On multiple occasions, I have attempted piloting a virtual aircraft with a computerized flight simulator. Although these have taken place in different places, environments and contexts, they have all ended with the same predicable result – virtual destruction.
Unlike the perceived simplicity of flying, it is a complex reality with complicated instruments, controls, aerodynamics, gravity, weather, etc. What on the surface seems simple is, in reality, quite complex.
As someone who has preached regularly for years, I’ve learned a number of important things in the process. I want to share them here using the metaphor of piloting an airplane.
Flight Check List
Any pilot, when preparing for takeoff and the upcoming flight, has to meticulously prepare for the journey. They file flight plans, check gages, brief their crew, study their plane, know the weather, etc. They meticulously prepare! The same must exist for the preacher. The biblical communicator must know the Scripture he/she is preaching from (biblical exegesis), interpret it effectively (hermeneutics), study their unique context (cultural exegesis), and consider the best possible route for their sermon (methodology), etc.
Air Traffic Control
When a pilot prepares for take off, is in flight and prepares to land, he/she must be in constant communication with air traffic control. The same must be true for preachers as they pray before, during and after the preaching journey they take with their congregation.
One of the roles of an effective pilot is to prepare the travelers for take off, telling them to buckle up and preparing them for the journey ahead. The same is true for the preacher. As the preacher prepares to take off, they must communicate to the congregation, and prepare them for the journey. This will be different depending on the preaching methodology used, but the same principle exists regardless. The effective preacher invites the congregation to enter the journey ahead with preparation, expectation and anticipation.
I must be noted that the pilot, as with the preacher, is only effective if he/she knows his/her passengers, understands them and even, I would suggest, includes them in the planning and preparation for the journey ahead.
Aware of Passengers
As a pilot constantly keeps aware of the state of his/her passengers through the journey, the same must be true of the preacher. As the preacher journeys through the content of the message, he/she must keep the congregation engaged and aware. This is not to suggest that the goal is to keep the passengers comfortable but the preacher must be constantly aware that he/she is not taking this journey alone!

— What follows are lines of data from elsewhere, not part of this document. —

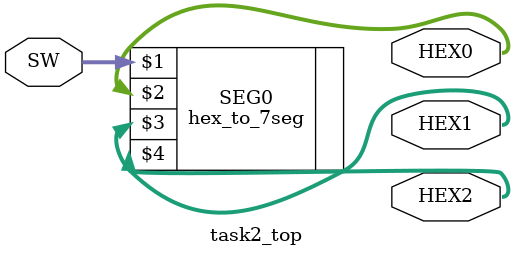
<source format=v>
module task2_top (SW, HEX0, HEX1, HEX2);

    input [9:0] SW;
    output [6:0] HEX0;
    output [6:0] HEX1;
    output [6:0] HEX2;

    hex_to_7seg SEG0 (SW, HEX0, HEX1, HEX2);

endmodule
</source>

Sometimes a pilot will have to fly through turbulence and when they do, it is helpful and imperative to have people put up their tray tables, buckle-up, and prepare for the rough, and often uncomfortable, ride ahead. The same is true for preachers. There will be times when the preacher will preach through difficult texts and/or difficult topics. When this is the case, it is helpful to let people know what is coming, to be prepared for it and journey through it together. Personally, I have found I can preach on very difficult topics if I prepare the congregation for it. If I let them know that turbulence is ahead, there is, in my experience, a collective desire to work through it together, allowing the opportunity to pilot through difficult passages and topics together. This is where I find it helpful to remind the congregation that we, together, submit to God’s authority and discern truth together in community under the leading of the Holy Spirit.
For pilots, the one area that is often the most challenging, memorable and exciting is the landing. If there is going to be a problem, there is a good chance it will be in the landing. This is the area where, in my experience, most preachers struggle. In many cases, preachers look to approach the runway and land “on a wing and a prayer.” They pour hours of preparation into the take off (introduction) with the false assumption and fleeting hope that the landing will take care of itself. Good preaching should end the journey of the sermon with a distinct ending that calls for a response and leads to mission.
It is my usual practice to do a benediction at the end of the service. This is when I give a charge to the congregation as they engage the world on mission. I always end by calling people to “GO in peace” because, like a pilot who greets people as they leave the plane, I know as people will engage their world, the scripture we journeyed through will collide with their circumstance in challenging ways.
When it comes to preaching there are different kinds of pilots with different piloting skills and abilities. Some are stunt pilots who are extraordinarily gifted in their ability and people come in droves to see them in person or download their podcasts. In addition, there are private pilots who faithfully serve smaller churches as well as commercial pilots who serve larger churches. All follow the same process with different contexts and all have vital importance.
If you preach… Keep learning. Keep growing. Try new things. Get better at your craft, art and skill!
If you are a member of a congregation… Recognize that what might seem easy is, in reality, quite complex and, like flying a plane, when done well is not just a skill but also an art form that takes years of practice. Therefore, pray for your pastors, encourage them and invest in them!